* _Text section_:
************

# Smoked mullet



## monoxide (Feb 19, 2012)

Anybody on here smoke mullet? I have always had people smoke it for me and I want to give it a shot when I get my smoker. Anybody have any tips for what brine mix how long to brine, a rub and how hot should I smoke and for how long? Any tips are appreciated.


Sent from my iPhone using Tapatalk


----------



## SmokinAl (Feb 19, 2012)

There are several guys on here who have smoked mullet & hopefully one will be along shortly to help you out. The only fish I smoke is Salmon. I did a search & a few threads came up. If you want to read some of them just follow this link.

http://www.smokingmeatforums.com/search.php?search=smoked+mullet


----------



## monoxide (Feb 19, 2012)

How do you smoke your salmon? I'd be interested in trying to smoke salmon. I always buy it at the store when I go grocery store.


Sent from my iPhone using Tapatalk


----------



## SmokinAl (Feb 19, 2012)

Are you talking about curing & cold smoking it to make lox, or hot smoking it for a dinner meal?

Either way if you look in my signature, both ways are in there the way I have done it.


----------



## monoxide (Feb 19, 2012)

Prolly for dinner. I never heard of lox


Sent from my iPhone using Tapatalk


----------



## flash (Feb 19, 2012)

************

* _Given information_:
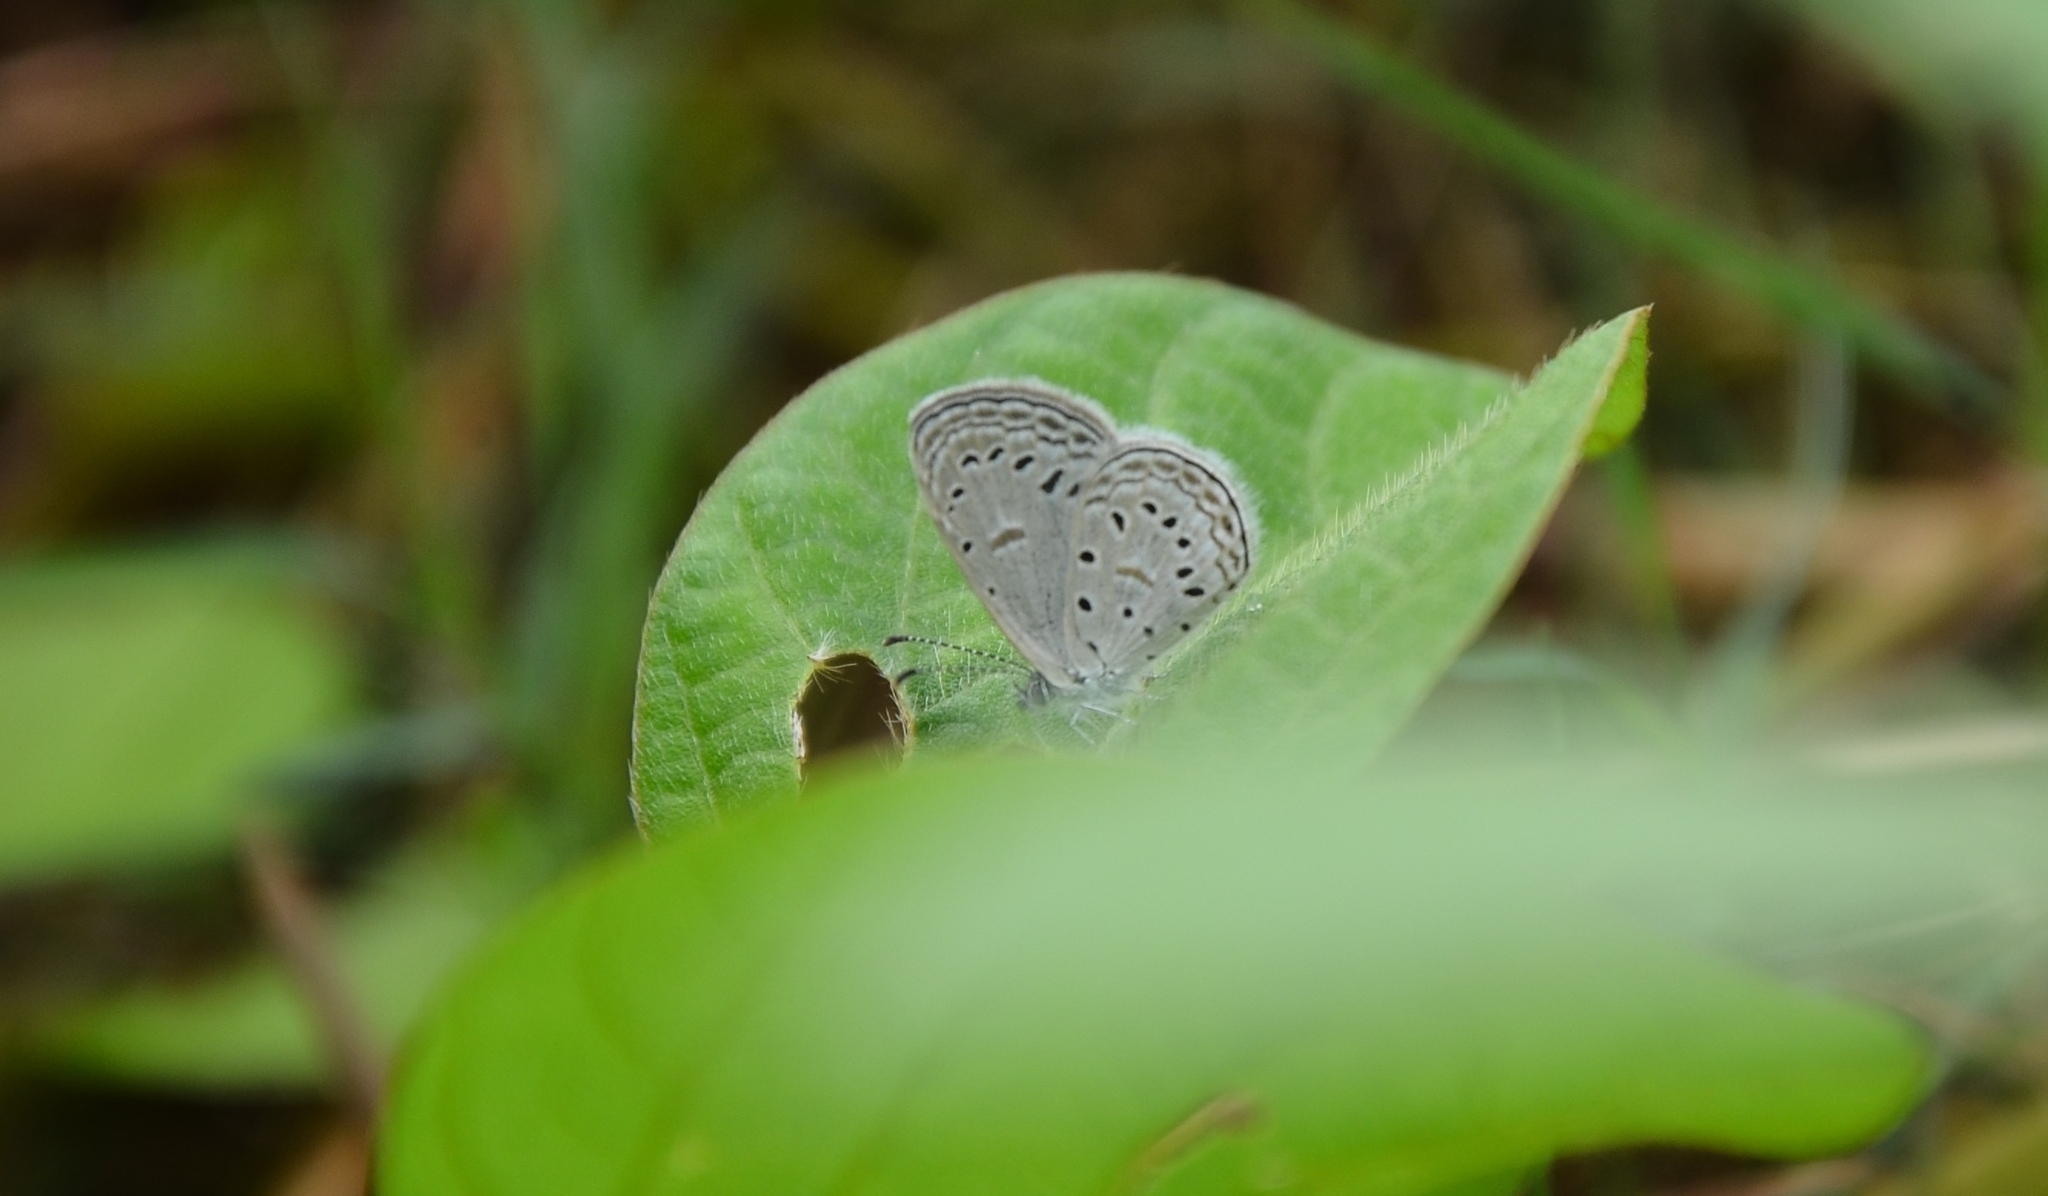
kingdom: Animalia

************

* _Exercise_: Can you repeat the thread between "There are several" and "follow this link.", inclusive, swapping "Salmon" for "Trout"? The material has no role in what follows.

* _Answer for the task_:
There are several guys on here who have smoked mullet & hopefully one will be along shortly to help you out. The only fish I smoke is Trout. I did a search & a few threads came up. If you want to read some of them just follow this link.